Gli animali specchio dell’umanità
di Fabio Canessa
Il lupo prepotente che divora il mite agnello, la volpe che definisce acerba l’uva che non riesce ad afferrare, la rana che si gonfia per essere grossa come il bue e scoppia. Nelle favole di Esopo e Fedro gli animali sono maschere trasparenti degli uomini, allegorie espressioniste dei nostri caratteri. Il Medioevo così affascinato dalla magia e ammantato di sacro mistero da scorgere “in ogni ombra umana che si allontana qualche disturbata divinità”, vede negli animali Dio (la colomba) e il Diavolo (il serpente), oppure i peccati, come dimostrano il leone, la lonza e la lupa del primo canto della Commedia, cioè la superbia, la lussuria e l’avidità che impediscono a Dante di uscire dalla selva oscura.
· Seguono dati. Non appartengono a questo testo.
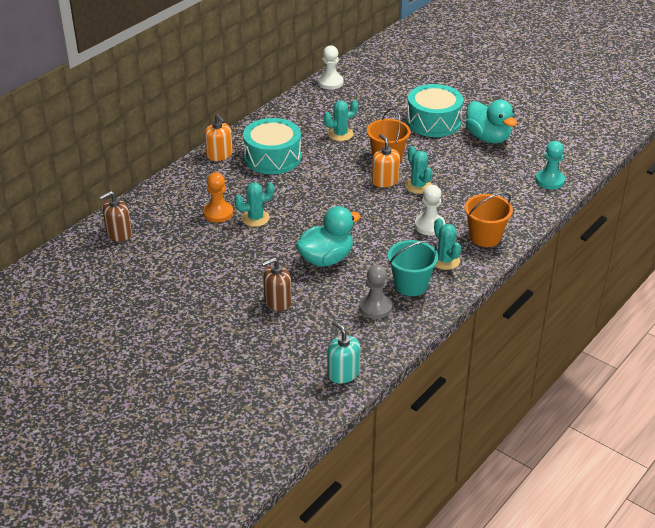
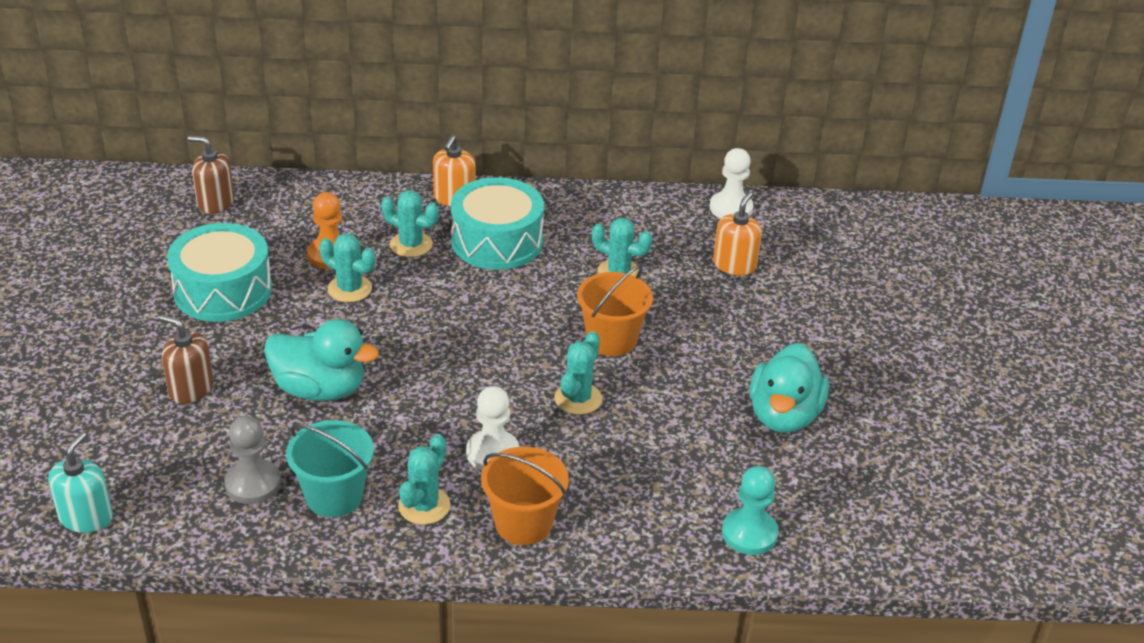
camera: 50 degrees right, 0 degrees up
orange soap dispenser [372,134,400,188] -> orange soap dispenser moved to [713,192,762,276]
turquoise drum [407,84,463,137] -> turquoise drum moved to [167,223,272,322]
none -> turquoise cactus [381,190,439,257]

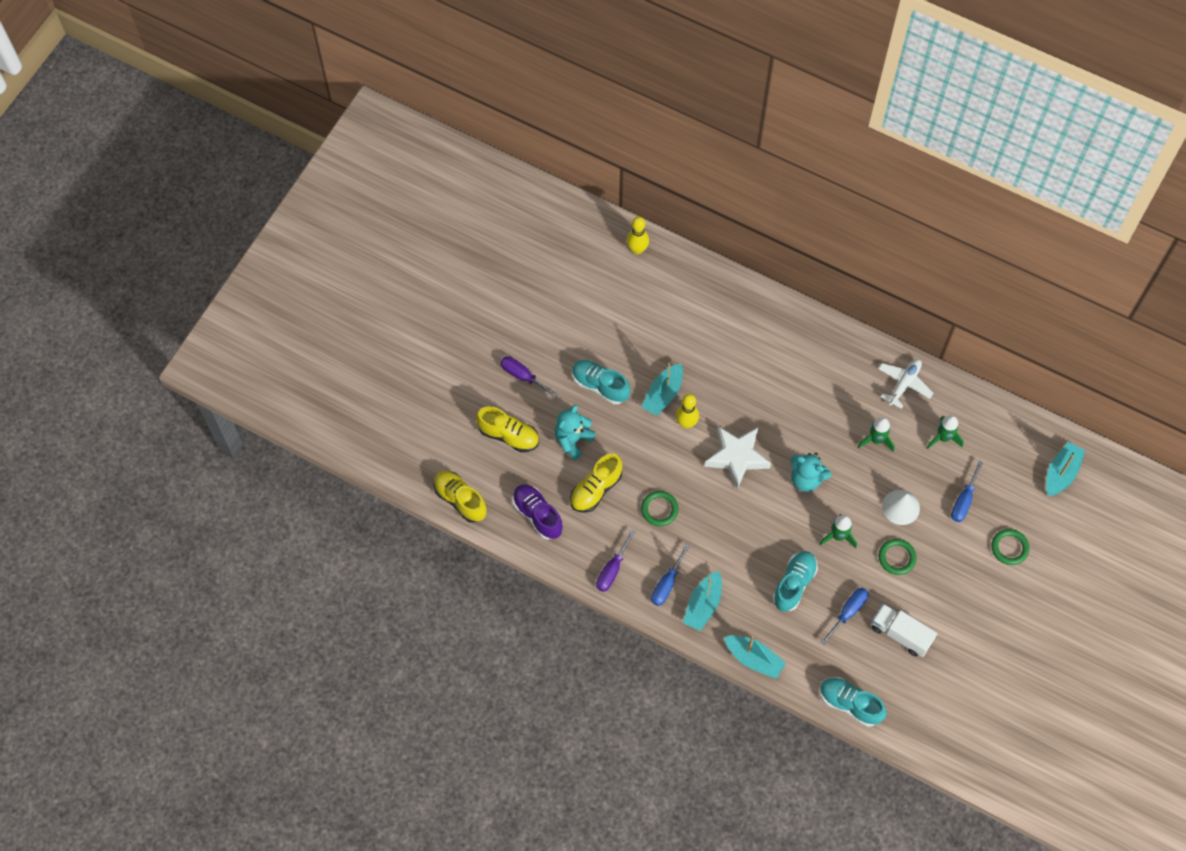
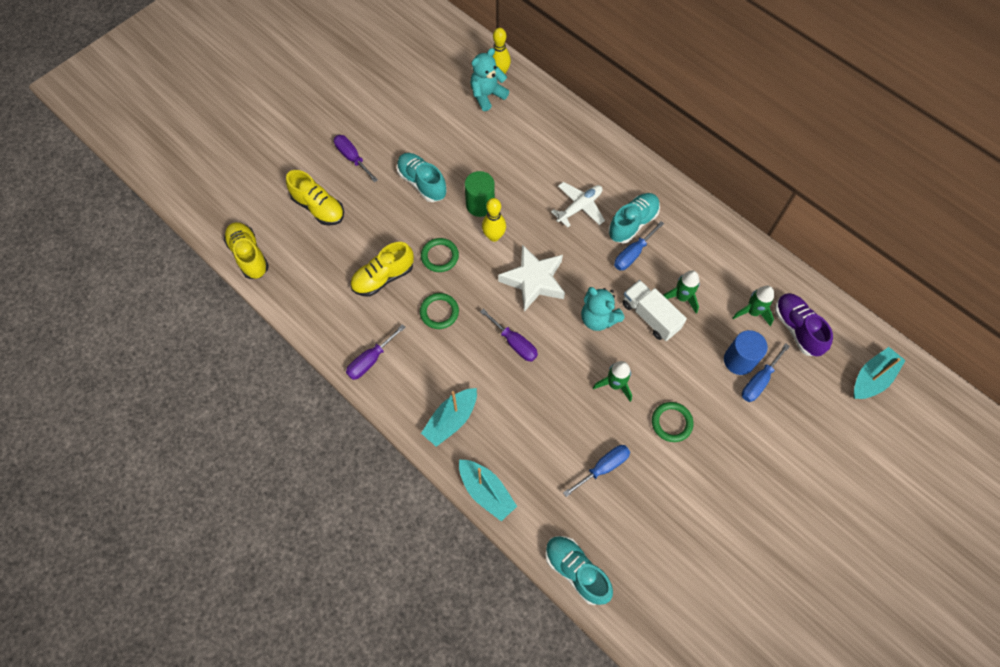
camera: 15 degrees right, 0 degrees up
purple shoe [513,484,563,540] -> purple shoe moved to [775,293,833,356]
turquoise teddy bear [555,405,596,461] -> turquoise teddy bear moved to [470,48,509,111]
turquoise boat [642,363,683,416] -> green cylinder [465,171,495,217]
blue screwdriver [651,544,690,606] -> blue screwdriver moved to [614,221,664,271]
turquoise shoe [773,551,818,612] -> turquoise shoe moved to [608,193,660,243]
white truck [872,604,937,657] -> white truck moved to [622,280,687,341]
white plane [878,359,933,409] -> white plane moved to [551,182,605,228]
white cone [882,490,920,525] -> none
green ring [991,529,1029,565] -> green ring moved to [421,238,459,272]
none -> purple screwdriver [480,309,538,362]
none -> blue cylinder [724,330,768,375]

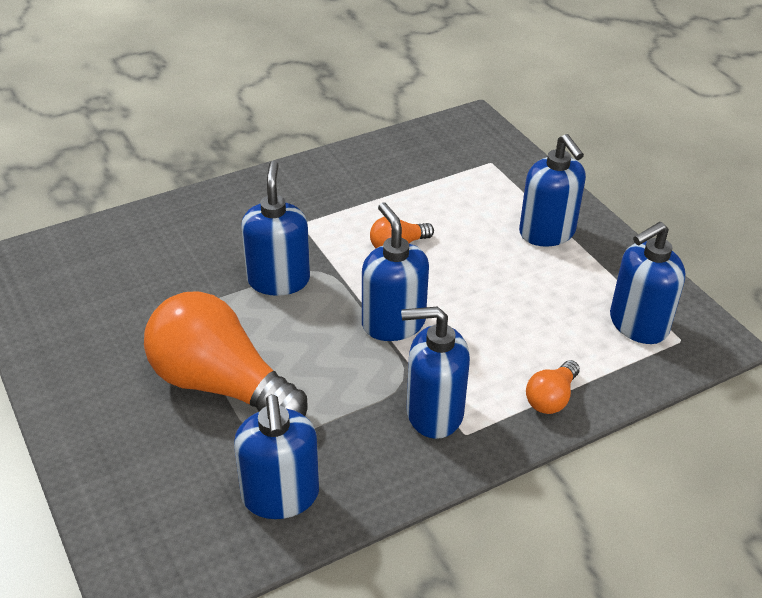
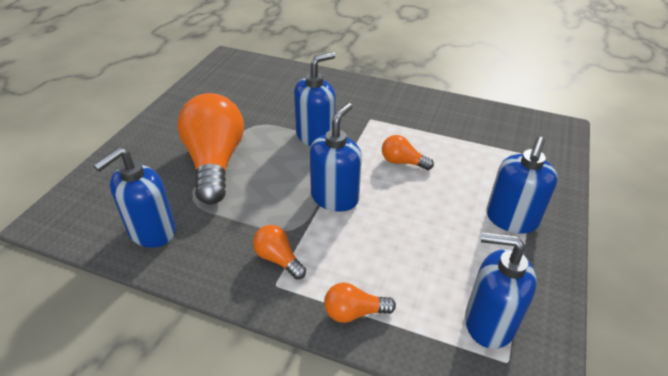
camera: 50 degrees right, 0 degrees up
blue soap dispenser [401,306,470,439] -> orange light bulb [253,225,306,279]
Per sapere che cosa significasse ogni animale c’erano i Bestiari, incantevoli enciclopedie fantasy illustrate da preziose miniature, schedari morali che associavano virtù e vizi al cane e al coniglio (emblemi ancora oggi della fedeltà e della fecondità) ma anche a esseri immaginari come il drago e l’unicorno. Quell’unicorno che Marco Polo scrisse di aver visto in Oriente, per cui molti critici moderni accusarono “Il Milione” di essere un libro bugiardo, senza capire invece che il mercante veneziano, in buona fede, aveva scambiato il rinoceronte per quella bestia leggendaria.
Tartarughe, aquile e civette popolano le immagini di palazzi e chiese rinascimentali, spiegate dalla memorabile “Iconologia” secentesca di Cesare Ripa. Ma è solo con la sensibilità moderna che gli animali si scongelano dal rigido simbolismo e gli artisti sposano il loro punto di vista: il passero e le greggi di Leopardi, il cane Kastanka di Cechov, la scimmia di Kafka, le farfalle di Gozzano, il lupo Zanna Bianca di Jack London, l’asino di Jimenez, il falco di Arturo Loria diventano protagonisti di splendide parabole esistenziali.
Su tutti sarà Tommaso Landolfi a consacrare gli animali come vittime esemplari della sadica ottusità umana e del male universale: raccontare la loro morte, proprio perché essi della morte non hanno coscienza, significa toccare il vertice dello strazio, mettere a fuoco con violenza e tenerezza l’ingiustizia e l’insensatezza di ogni dolore. Se non siete delicatissimi di stomaco, non perdetevi capolavori come “Mani”, “Le due zitelle” e “La paura”. Chi invece preferisce testi meno impegnativi, si legga “L’onesto porco: storia di una diffamazione”, un divertentissimo pamphlet, colto e intelligente, nel quale Roberto Finzi elogia il maiale e lo difende, con argomentazioni formidabili, da tutte le calunnie che lo hanno ingiustamente infangato.